Sharon werd rood en keek naar het tapijt. Ouderwets blozen, ik had niet gedacht dat dat nog bestond. Een paar studenten leken zich te schamen, de rest genoot kennelijk van de situatie.

'Doen ze het?' hield Walter vol. 'Neuken?'

Ze beet op haar lip. 'Er is inderdaad sprake van seksuele contacten. '

'Hoe vaak?'

'Ik heb echt niet bijgehouden... '

'Waarom niet?
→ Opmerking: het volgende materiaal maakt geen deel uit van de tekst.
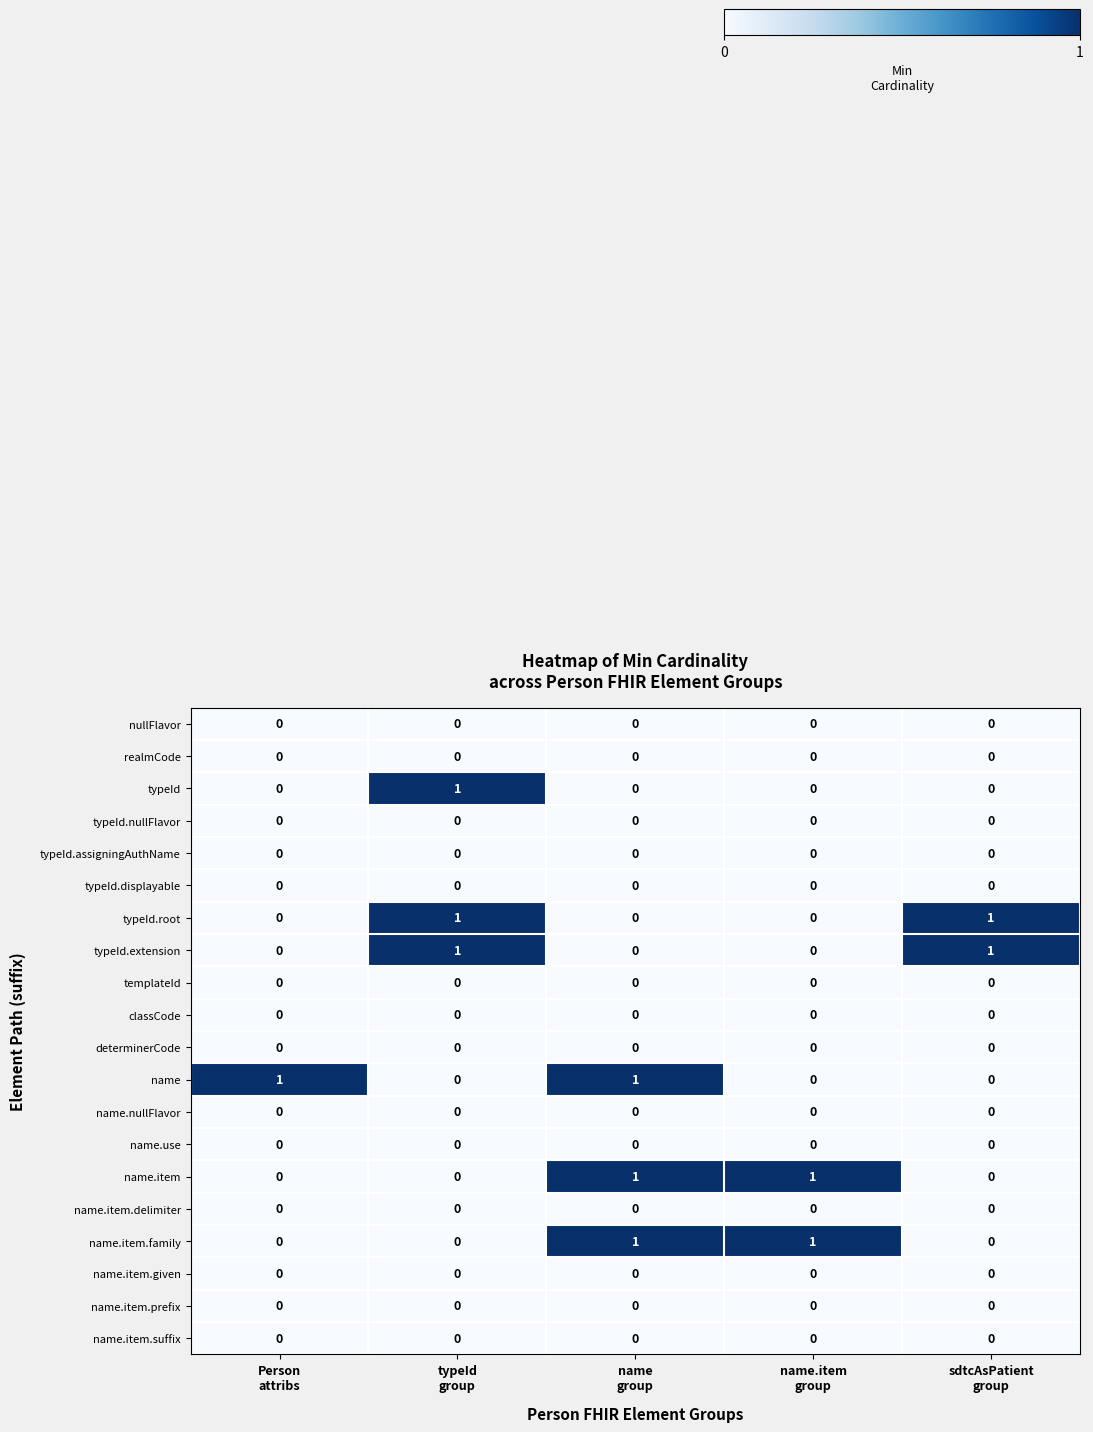

At how many categories does at least one series exceed 0?

5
Het zou een belangrijke graadmeter kunnen zijn voor... '

'Wacht nu eens even!' zei ik. 'Geef haar de kans haar zin af te maken!'

'Dat doet ze nooit, ' zei Grijshaartje. 'We hebben dit al eens eerder meegemaakt... terminale defensiviteit. Als we dat niet meteen doorbreken, draaien we de hele sessie lang in een kringetje rond. '

'Geef haar de kans melding te maken van de feiten, ' zei ik. 'Daarna kunnen we die bespreken. '

'Best, ' zei Grijshaartje. 'Weer zo'n beschermerig manspersoon. Je schijnt die instincten automatisch op te roepen, prinses Sharon. '

'Maddy, kom tot bedaren, ' zei Aurora Bogardus. 'Laat haar uitpraten. '

'Natuurlijk. ' Grijshaartje kruiste haar armen voor haar borst, ging makkelijk zitten en wachtte, nijdig kijkend.

'Ga je gang, ' zei ik tegen Sharon.

Ze was stil blijven zitten, als een ouder die wacht tot een ruzietje tussen peuters is beslecht. Nu ging ze verder. Rustig. Of op het randje van de hysterie?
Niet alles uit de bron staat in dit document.